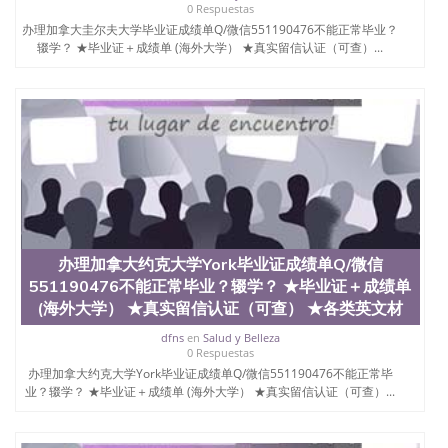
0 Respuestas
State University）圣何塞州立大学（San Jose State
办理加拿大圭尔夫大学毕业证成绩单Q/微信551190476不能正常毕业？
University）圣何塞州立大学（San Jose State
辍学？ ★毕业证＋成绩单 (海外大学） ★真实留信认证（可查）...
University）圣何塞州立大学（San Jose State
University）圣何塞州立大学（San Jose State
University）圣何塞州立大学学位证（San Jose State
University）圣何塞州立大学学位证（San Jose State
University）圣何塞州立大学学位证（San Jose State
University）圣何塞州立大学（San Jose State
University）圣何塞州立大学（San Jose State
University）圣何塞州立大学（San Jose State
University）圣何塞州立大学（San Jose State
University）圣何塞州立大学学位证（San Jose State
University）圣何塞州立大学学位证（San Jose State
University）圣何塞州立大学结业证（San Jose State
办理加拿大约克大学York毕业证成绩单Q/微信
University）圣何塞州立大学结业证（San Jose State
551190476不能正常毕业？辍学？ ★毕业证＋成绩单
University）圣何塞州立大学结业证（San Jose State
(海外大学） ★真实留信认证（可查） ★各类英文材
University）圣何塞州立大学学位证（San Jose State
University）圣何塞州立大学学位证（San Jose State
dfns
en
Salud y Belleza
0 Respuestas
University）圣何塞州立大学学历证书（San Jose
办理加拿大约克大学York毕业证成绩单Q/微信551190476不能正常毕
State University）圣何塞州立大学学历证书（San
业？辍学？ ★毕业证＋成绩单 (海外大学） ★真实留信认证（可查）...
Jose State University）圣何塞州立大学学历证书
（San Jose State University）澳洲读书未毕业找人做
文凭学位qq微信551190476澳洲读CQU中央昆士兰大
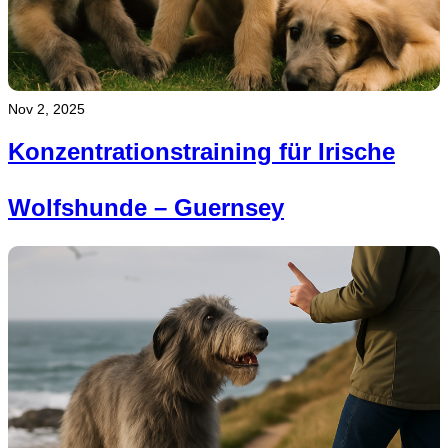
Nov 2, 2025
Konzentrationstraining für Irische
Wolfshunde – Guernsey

----

> SUAS INSTRUÇÕES
Reúna todas as linhas dos dados acima que contêm a sequência "圣何塞州立大学学历证书". Diferencie maiúsculas de minúsculas.

> SOLUÇÃO DO PROBLEMA
University）圣何塞州立大学学历证书（San Jose
State University）圣何塞州立大学学历证书（San
Jose State University）圣何塞州立大学学历证书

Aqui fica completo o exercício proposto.